WHAT TO DO: Retype every one of the records below exactly, leaving out the pictures.

Dataset excerpts:
....................
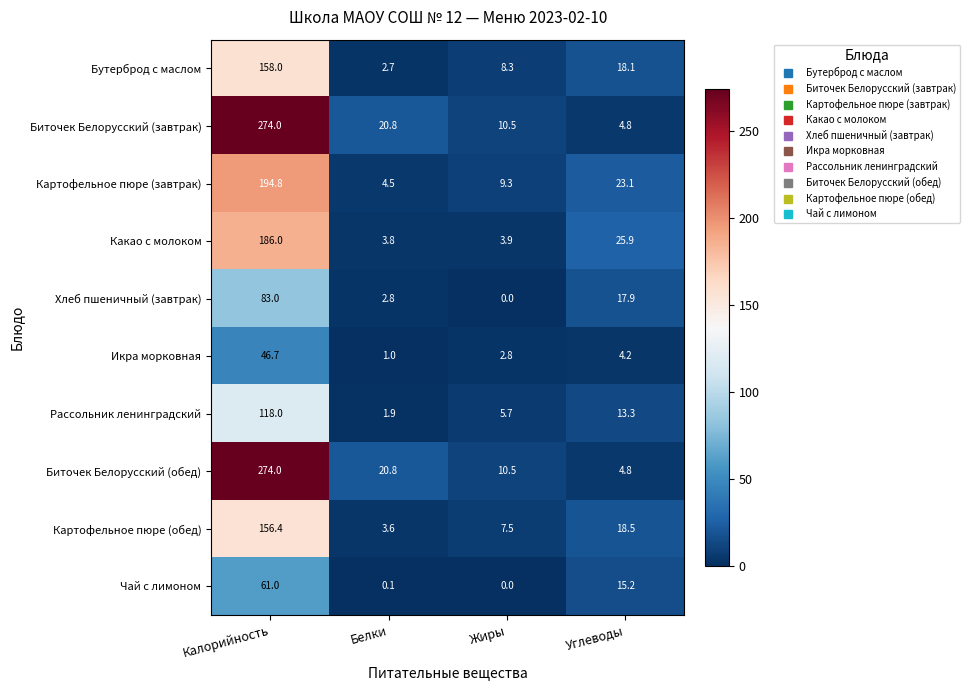

How many data points in Биточек Белорусский (обед) are above 20?

2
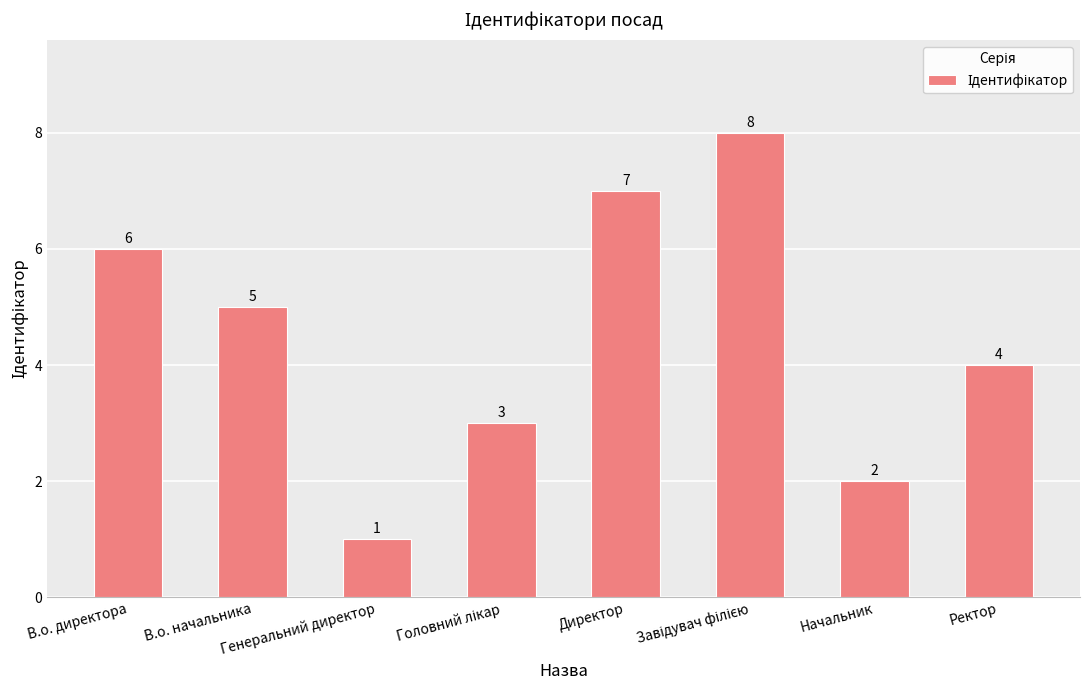

Count the number of categories in the chart.

8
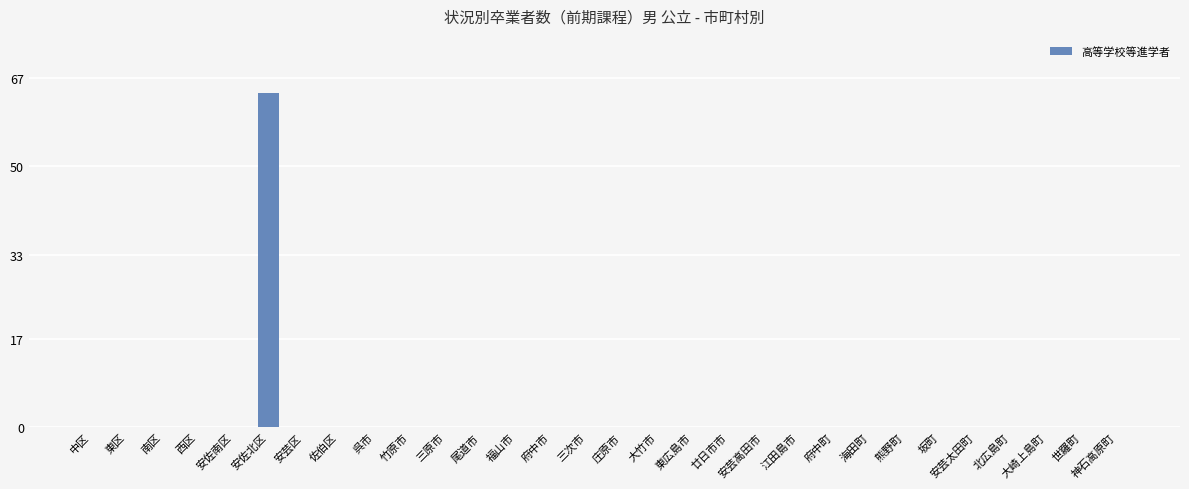

The value at 府中市 is -36. True or false?

False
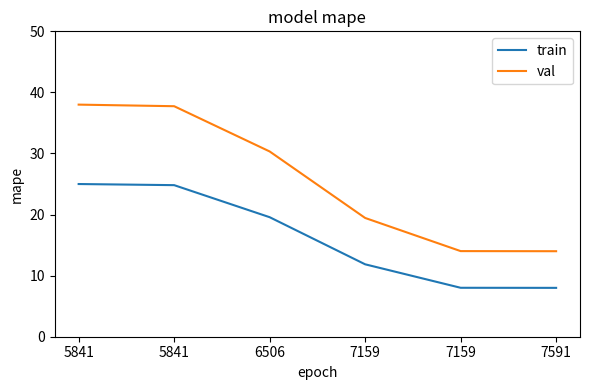

Does the chart display data point markers on the line(s)?

No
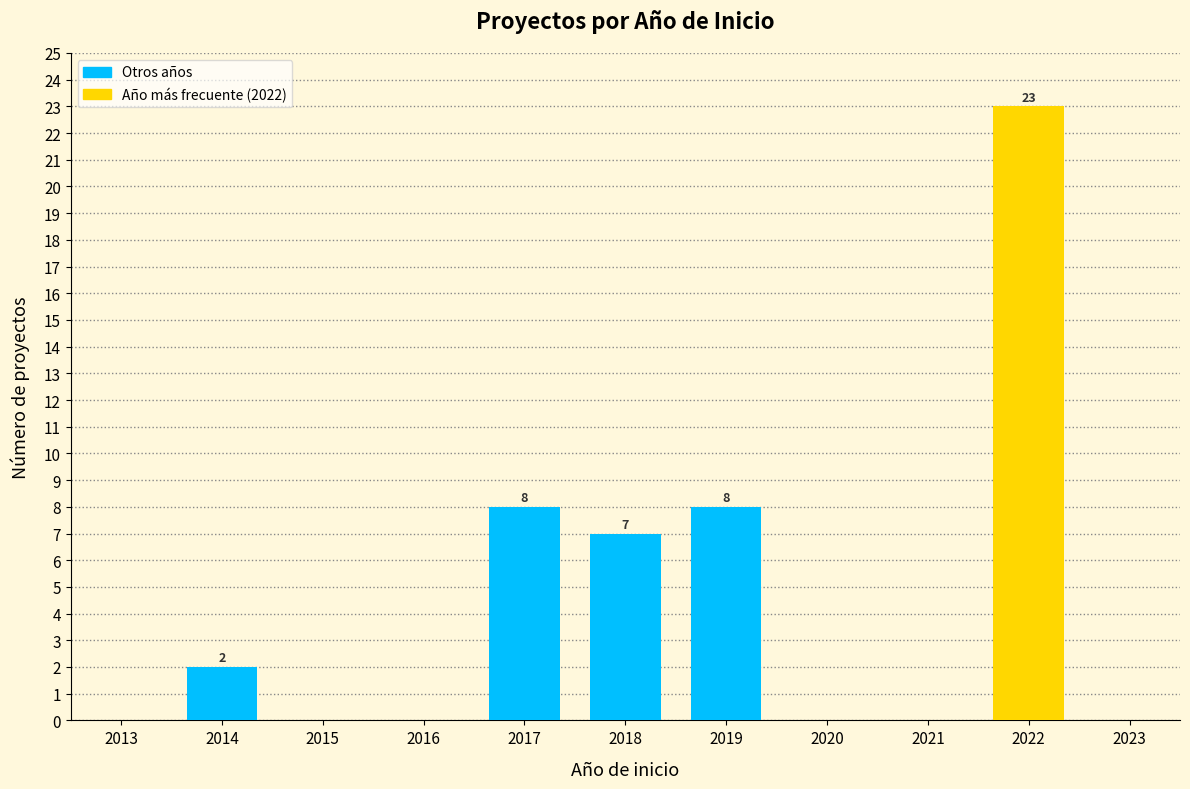

Reading left to right, extract all data points from this chart.

2013=0	2014=2	2015=0	2016=0	2017=8	2018=7	2019=8	2020=0	2021=0	2022=23	2023=0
....................
RESPONSE TO THE TASK:
How many data points in Биточек Белорусский (обед) are above 20?

2

Count the number of categories in the chart.

8

The value at 府中市 is -36. True or false?

False

Does the chart display data point markers on the line(s)?

No

Reading left to right, extract all data points from this chart.

2013=0	2014=2	2015=0	2016=0	2017=8	2018=7	2019=8	2020=0	2021=0	2022=23	2023=0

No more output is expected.